» EXERCISE INPUTS:
..............................
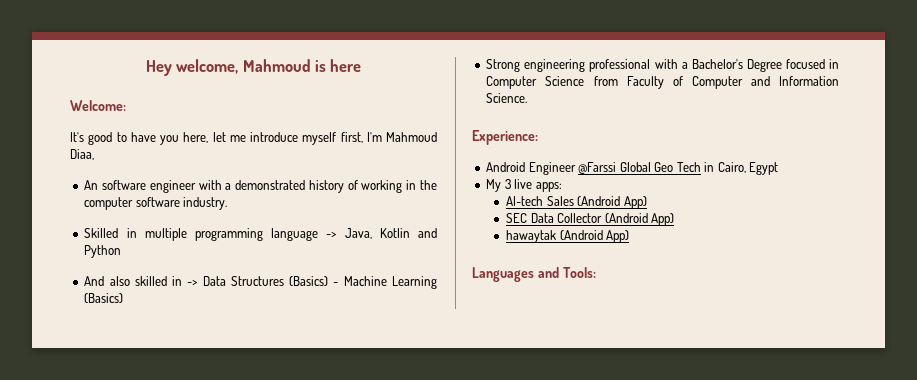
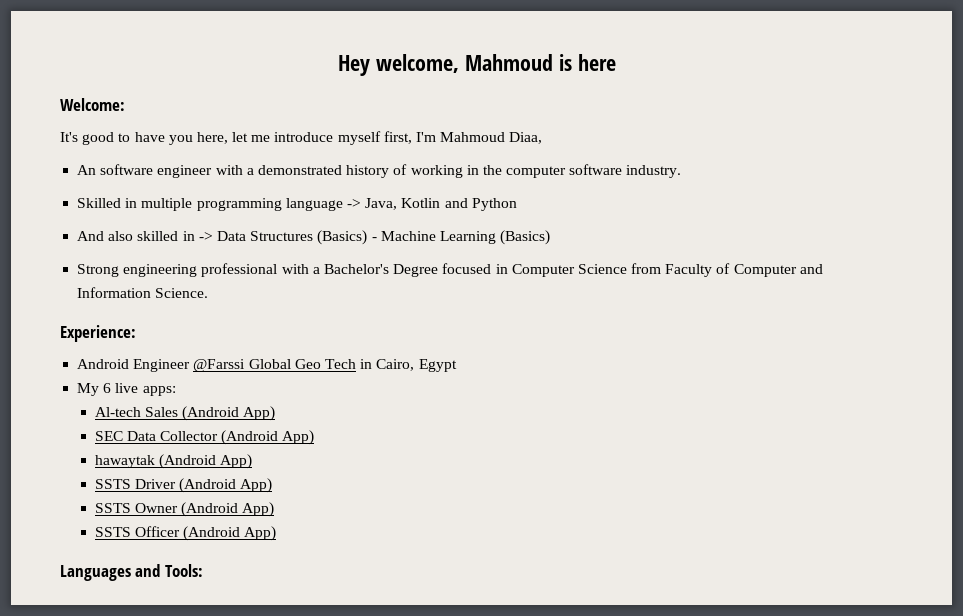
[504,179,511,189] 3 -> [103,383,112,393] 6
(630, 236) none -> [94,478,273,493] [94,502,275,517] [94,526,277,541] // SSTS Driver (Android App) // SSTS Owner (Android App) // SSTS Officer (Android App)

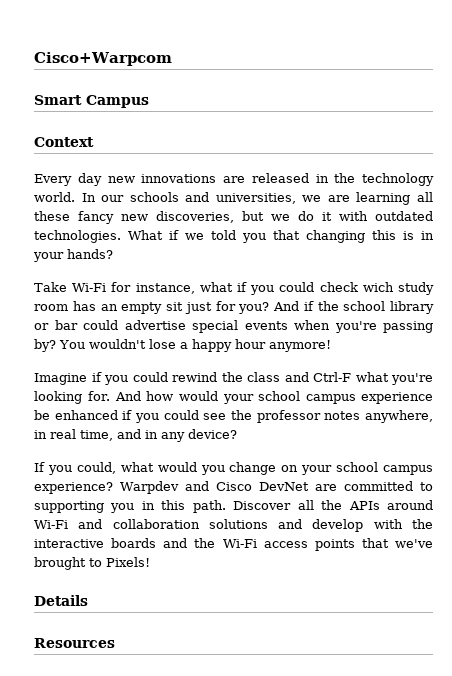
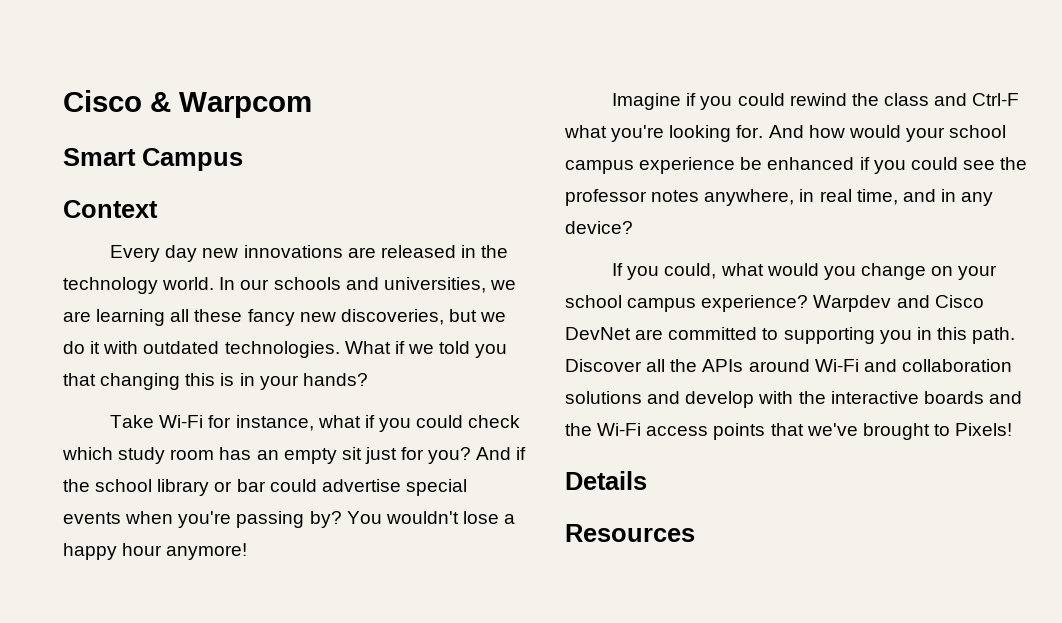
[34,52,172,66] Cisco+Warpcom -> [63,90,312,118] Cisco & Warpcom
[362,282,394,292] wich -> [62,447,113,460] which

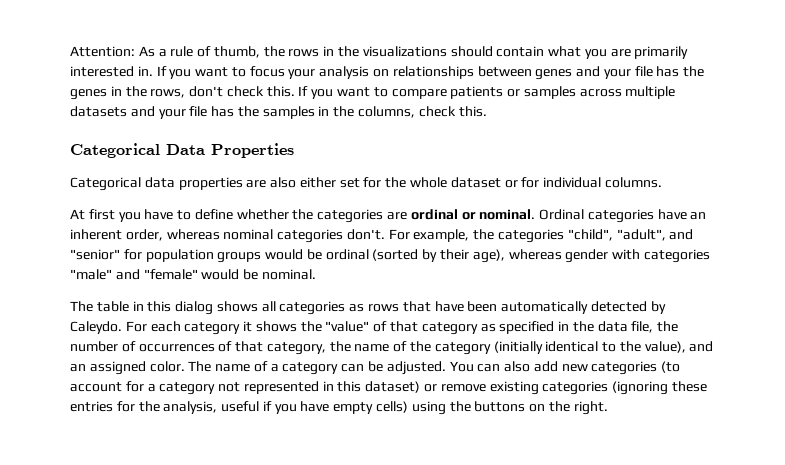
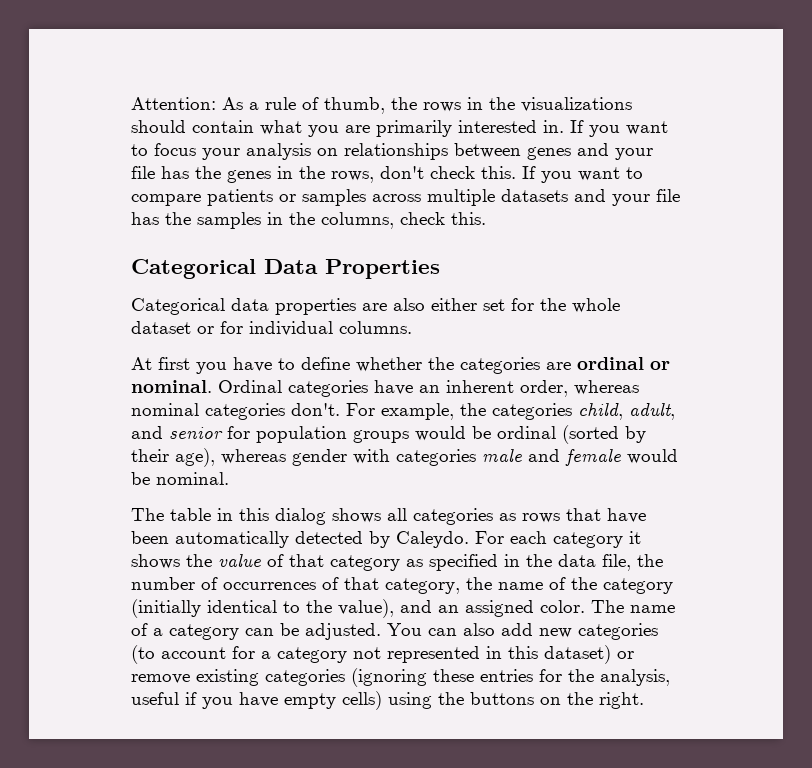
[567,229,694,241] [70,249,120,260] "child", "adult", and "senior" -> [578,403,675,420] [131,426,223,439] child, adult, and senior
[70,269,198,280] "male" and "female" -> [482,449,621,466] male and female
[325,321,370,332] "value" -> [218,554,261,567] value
..............................
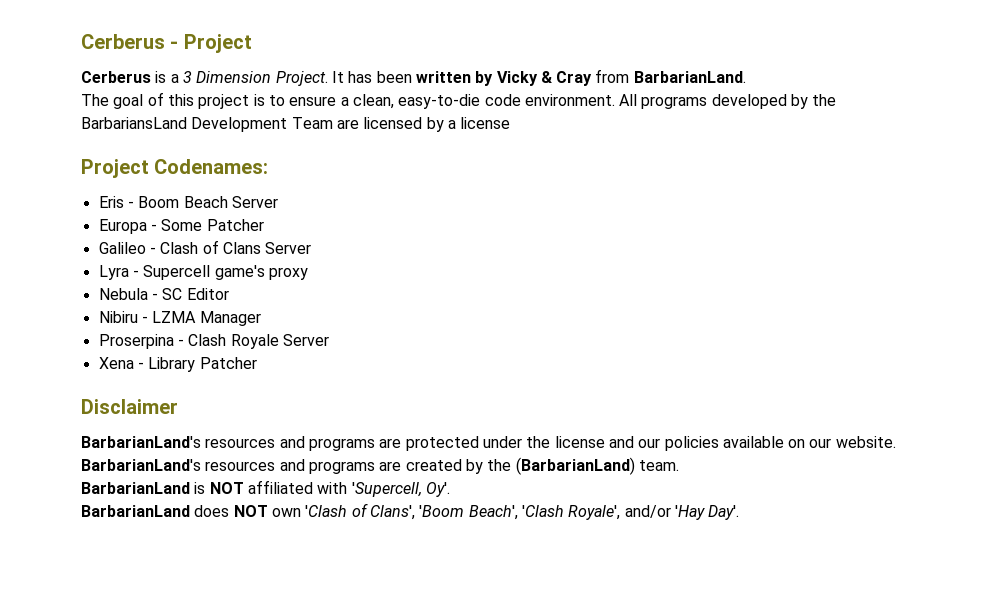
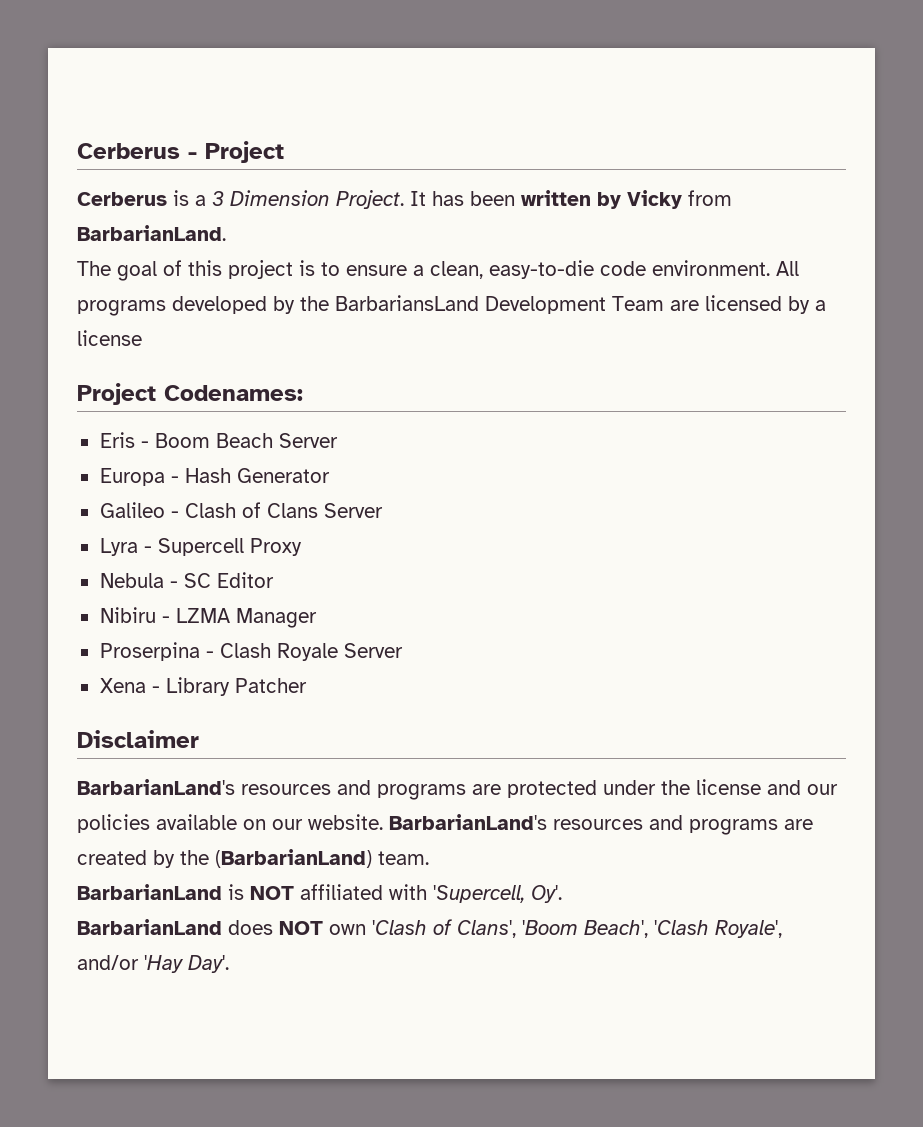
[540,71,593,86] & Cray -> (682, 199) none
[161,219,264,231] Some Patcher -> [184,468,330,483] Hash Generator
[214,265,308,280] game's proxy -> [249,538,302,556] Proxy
..............................
What you return should be exactly the lines above, starting at the one with "[540,71,593,86] & Cray -> (682, 199) none" and ending at the one with "[214,265,308,280] game's proxy", and nothing else.

[540,71,593,86] & Cray -> (682, 199) none
[161,219,264,231] Some Patcher -> [184,468,330,483] Hash Generator
[214,265,308,280] game's proxy -> [249,538,302,556] Proxy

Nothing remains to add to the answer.